“Drones.” The word conjures up visions of everything from unmanned planes used for military intelligence gathering and weapons to small vehicles with multiple propellers that look like a sophisticated toy flown by someone in their backyard. Now imagine them being used not just by video production companies, but by:
Farmers, to evaluate their land, crops, herds, etc.;
Broadcasters, for news coverage;
Utilities, to inspect their pipelines, electrical lines and other infrastructure;
Companies, for commercial/industrial imaging, 3D modeling and surveying;
MLB and NFL teams, in and around their open-air stadiums
You get the picture. Camera equipped drones or unmanned aerial vehicles (UAVs), or unmanned aircraft systems (UAS) as they are also known, are becoming increasingly common.
While recreational drones do not need any kind of license, the Federal Aviation Administration (FAA) has imposed height of operation and other restrictions on them including a requirement that recreational UAVs not be operated near people or airports. However, for non-recreational uses, it has been difficult for regulators to keep up with the rapid growth in popularity and technical advancements of UAVs. While the current regulations are viewed as challenging, the FAA is in the process of formulating new regulations that would allow for routine use of certain small UAVs. These regulations would apply to UAVs under 55 pounds conducting non-recreational operations.
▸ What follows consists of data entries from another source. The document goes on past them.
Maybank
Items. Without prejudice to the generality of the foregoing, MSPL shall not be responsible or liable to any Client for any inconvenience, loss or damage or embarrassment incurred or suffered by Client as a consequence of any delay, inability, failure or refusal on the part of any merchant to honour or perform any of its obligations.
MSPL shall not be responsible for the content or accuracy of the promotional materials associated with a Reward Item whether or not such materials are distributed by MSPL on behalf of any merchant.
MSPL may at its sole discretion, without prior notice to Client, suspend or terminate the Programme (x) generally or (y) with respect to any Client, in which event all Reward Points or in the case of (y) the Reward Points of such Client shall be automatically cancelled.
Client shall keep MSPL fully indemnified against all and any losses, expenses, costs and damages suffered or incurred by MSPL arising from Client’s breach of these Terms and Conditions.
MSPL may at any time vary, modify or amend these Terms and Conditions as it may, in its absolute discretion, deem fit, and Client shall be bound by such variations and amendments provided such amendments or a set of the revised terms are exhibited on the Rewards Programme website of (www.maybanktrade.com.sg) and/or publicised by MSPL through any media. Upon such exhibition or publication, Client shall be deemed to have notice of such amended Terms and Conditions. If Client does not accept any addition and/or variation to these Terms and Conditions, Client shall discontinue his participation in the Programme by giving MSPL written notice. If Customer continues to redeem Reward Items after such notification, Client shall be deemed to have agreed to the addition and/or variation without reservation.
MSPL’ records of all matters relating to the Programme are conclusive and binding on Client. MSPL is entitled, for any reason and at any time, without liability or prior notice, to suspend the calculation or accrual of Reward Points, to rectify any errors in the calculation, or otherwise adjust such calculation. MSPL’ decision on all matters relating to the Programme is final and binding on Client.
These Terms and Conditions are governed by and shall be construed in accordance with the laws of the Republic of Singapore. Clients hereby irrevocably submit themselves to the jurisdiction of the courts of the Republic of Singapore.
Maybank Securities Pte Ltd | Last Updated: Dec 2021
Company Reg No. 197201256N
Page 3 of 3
However, the new regulations are not final.
Until the new regulations are issued, the current regulations continue to apply to commercial operators. For now, the main requirements needed to operate a UAV for a business are:
- Section 333 grant of exemption from the FAA;
- Certificate of Waiver or Authorization (COA) from the FAA;
- UAV registered with the FAA; and
- Pilot with an FAA airman certificate.
To be clear, flying only for hobby or recreational purposes does not require an FAA authorization in the form of a Section 333 grant of exemption. But, if you are flying a UAV to supplement or aid your business, even if you are not charging fees for doing so, you will need the Section 333 grant of exemption, along with requirements 2, 3 and 4 above.